Build and validate a binary classifier
Company: Capital One
Role: Data Scientist
Category: Machine Learning
Difficulty: hard
Interview Round: HR Screen
Using the features from the previous question (label is is_active_30d with ~1% positives), implement a scikit‑learn Pipeline that: (a) imputes as specified (via your functions), (b) encodes categoricals (OneHotEncoder(handle_unknown='ignore')), scales numerics (StandardScaler), and (c) trains a classifier robust to imbalance. Use GroupKFold with 5 folds, grouping by user_id to prevent user leakage across folds. Train two models: LogisticRegression(class_weight='balanced') and HistGradientBoostingClassifier; calibrate the better one with CalibratedClassifierCV on an inner fold. Report cross‑validated ROC‑AUC and PR‑AUC. On a held‑out validation fold, choose the smallest probability threshold that achieves precision ≥ 0.50 and report the corresponding recall, F1, and expected alerts per 100,000 users. Describe exactly how you ensure the threshold selection does not leak into cross‑validation (e.g., nested CV or final hold‑out).

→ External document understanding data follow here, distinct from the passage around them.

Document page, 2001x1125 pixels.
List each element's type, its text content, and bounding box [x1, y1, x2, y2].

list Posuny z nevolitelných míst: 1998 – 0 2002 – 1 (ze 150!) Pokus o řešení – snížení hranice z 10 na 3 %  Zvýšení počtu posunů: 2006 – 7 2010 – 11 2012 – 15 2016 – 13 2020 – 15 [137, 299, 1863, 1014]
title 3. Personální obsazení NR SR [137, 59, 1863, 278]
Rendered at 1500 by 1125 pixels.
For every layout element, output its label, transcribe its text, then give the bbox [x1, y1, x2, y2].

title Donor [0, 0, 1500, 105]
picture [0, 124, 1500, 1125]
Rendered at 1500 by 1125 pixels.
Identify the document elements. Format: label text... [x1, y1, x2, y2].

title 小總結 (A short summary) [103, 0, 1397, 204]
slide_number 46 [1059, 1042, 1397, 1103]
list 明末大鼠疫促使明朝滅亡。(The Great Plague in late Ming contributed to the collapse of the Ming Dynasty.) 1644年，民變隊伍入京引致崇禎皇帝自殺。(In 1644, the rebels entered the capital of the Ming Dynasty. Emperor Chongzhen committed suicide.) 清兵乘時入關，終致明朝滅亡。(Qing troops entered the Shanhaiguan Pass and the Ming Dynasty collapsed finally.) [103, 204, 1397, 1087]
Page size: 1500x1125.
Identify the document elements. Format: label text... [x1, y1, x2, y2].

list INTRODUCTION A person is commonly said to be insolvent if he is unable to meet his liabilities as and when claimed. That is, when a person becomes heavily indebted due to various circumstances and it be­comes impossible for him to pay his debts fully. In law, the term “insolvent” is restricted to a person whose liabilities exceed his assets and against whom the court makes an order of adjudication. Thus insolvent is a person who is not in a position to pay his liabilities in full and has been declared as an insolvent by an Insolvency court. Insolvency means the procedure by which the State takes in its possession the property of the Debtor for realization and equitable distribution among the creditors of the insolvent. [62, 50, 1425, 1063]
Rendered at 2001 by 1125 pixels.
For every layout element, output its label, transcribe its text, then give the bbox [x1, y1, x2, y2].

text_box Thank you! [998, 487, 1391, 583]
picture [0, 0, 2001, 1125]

Quick Answer: This question evaluates end-to-end machine learning pipeline skills, covering handling severe class imbalance, grouped cross-validation to prevent user-level leakage, preprocessing, model calibration, and probability threshold selection; it is in the Machine Learning domain for a Data Scientist role and primarily tests practical application with elements of conceptual understanding. Such problems are commonly asked to assess validation and model selection practices using metrics like PR-AUC and ROC-AUC, the use of careful grouping or nested validation to avoid leakage, and the ability to reason about calibrated probabilities and operational precision/recall trade-offs when choosing thresholds.